I am new to Nifi and need some help with Merging the flow files.
Attaching my flow, flow1.png and merge content settings and error mergeprocesorsetting.png.
I am trying to publish csv records to Kafka using Publish Kafka record Processor. The file may contain thousand to million records.
Before sending to Kafka I am splitting my file and replacing some text.So I am trying to send individual record to Kafka.
After successfully publishing them, I want to put all the individual records in a single header csv file.
I tried Merge Processor with Defragment strategy, It works fine for 10000 records, but when my file is bigger
It gives error, can not defragment. I tried to set Maximum number of entry to no value but it takes 1000 as default. not sure, how to set it blank.
I also tried Bin packing strategy, but it creates many files and merges with many header for each record.
Can anyone guide me how to merge, flowfiles to single file.
Please help me fix this error.
Take off Max Bin Age property value, as you are configured as 10sec so merge content processor will wait 10 sec and merges all the flowfiles but for defragement strategy processor needs 38225 files and found only 10k files, So this is routing to failure.
In Addition use Record oriented processor(update record..etc) and then use PublishKafkaRecord processor, record oriented processors are intended to work on batch of records you don't have to use multiple split processors at all.
3.UpdateRecord //you can use this processor instead of Replace Text processor
Thank you for replying.
I will try your suggestion and let you know.
My intention for splitting records was to capture individual records, that failed to publish to kafka.
Right now, if any record fails, entire file fails, and I don't know how to capture only failed one and continue sending other records.

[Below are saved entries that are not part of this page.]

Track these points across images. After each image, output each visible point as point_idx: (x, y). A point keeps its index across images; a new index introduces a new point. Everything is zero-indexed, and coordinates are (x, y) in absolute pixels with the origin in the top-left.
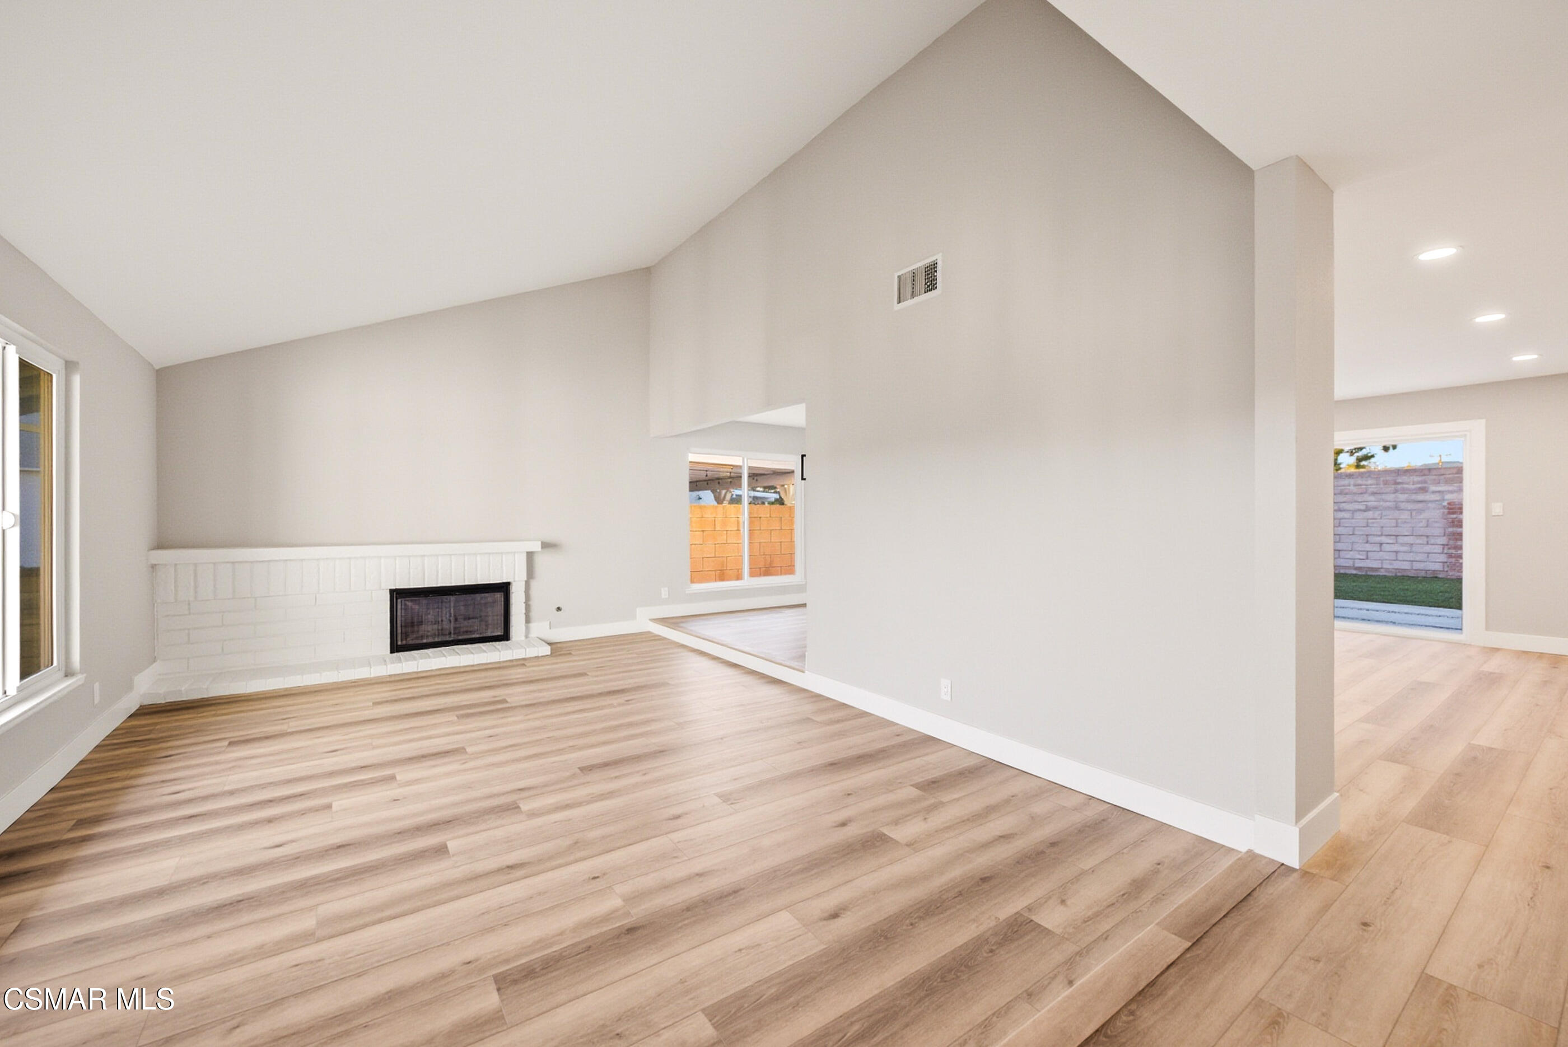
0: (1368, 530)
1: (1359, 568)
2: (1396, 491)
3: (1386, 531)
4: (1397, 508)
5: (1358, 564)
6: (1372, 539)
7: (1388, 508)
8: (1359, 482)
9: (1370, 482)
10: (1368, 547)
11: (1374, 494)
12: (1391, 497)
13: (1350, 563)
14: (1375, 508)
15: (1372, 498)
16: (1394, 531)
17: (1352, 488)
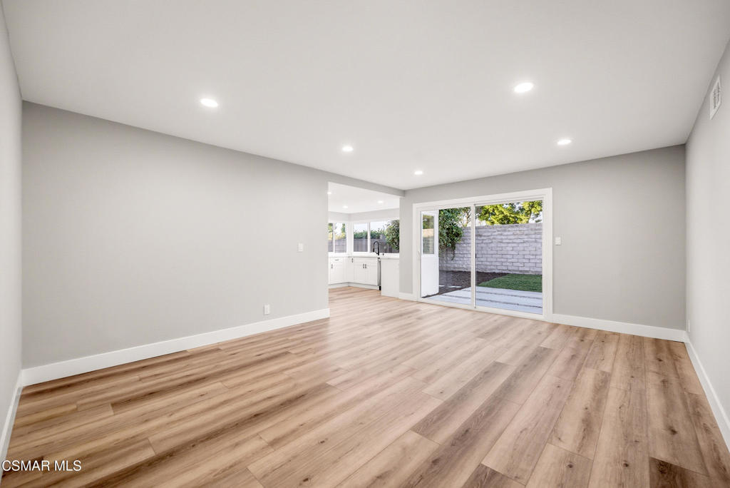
0: (524, 253)
1: (521, 271)
2: (535, 234)
3: (532, 253)
4: (536, 242)
5: (521, 269)
6: (526, 257)
7: (532, 242)
8: (521, 229)
9: (525, 229)
10: (525, 261)
11: (526, 235)
12: (533, 236)
13: (516, 269)
14: (527, 241)
15: (526, 237)
16: (534, 253)
17: (518, 232)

Can you please suggest me better approach?
If you look into configs of PublishKafkaRecord processor there is Record Reader/Writer controller services, so if your Record Writer is CsvSetWriter then you have configured Include Heder Line property value as true. i.e on each record you are writing the header so when we use Merge Content processor you are going to have header lines included for each record.
To resolve this issue Change the Include Heder Line value to False(now we are not writing header to each record) and then in Merge Content processor keep the Header property value as your header.
So by following this way after merging completes then processor adds Header to the file.
Is there a specific reason why are you using PublishKafkaRecord processor?
You can even use PublishKafka processor(because as you are splitting each record so there is no need to use Record oriented processors in this case unless if you have some valid reason.) which doesn't require any Record reader/writer controller services, so the message that we published into Kafka topic will be routed to Success relationship.
Then use Merge Content processor to Merge all these flowfiles into one and then add the Header to the merged file.
Replace PublishKafkaRecord processor with PublishKafka processor
Thank you for taking time to reply.
I am using PublishKafkaRecord processor with CSVReader and AvroRecordSetWriter services.
for two reasons, I have to convert my csv reocrds to avro, 2) to check if Schema of incoming message matches to my avro schema.I don't want to send any incoming messages to kafka, but only the once which are successfully converted to my schema.
Please let me know, if I can provide any other info.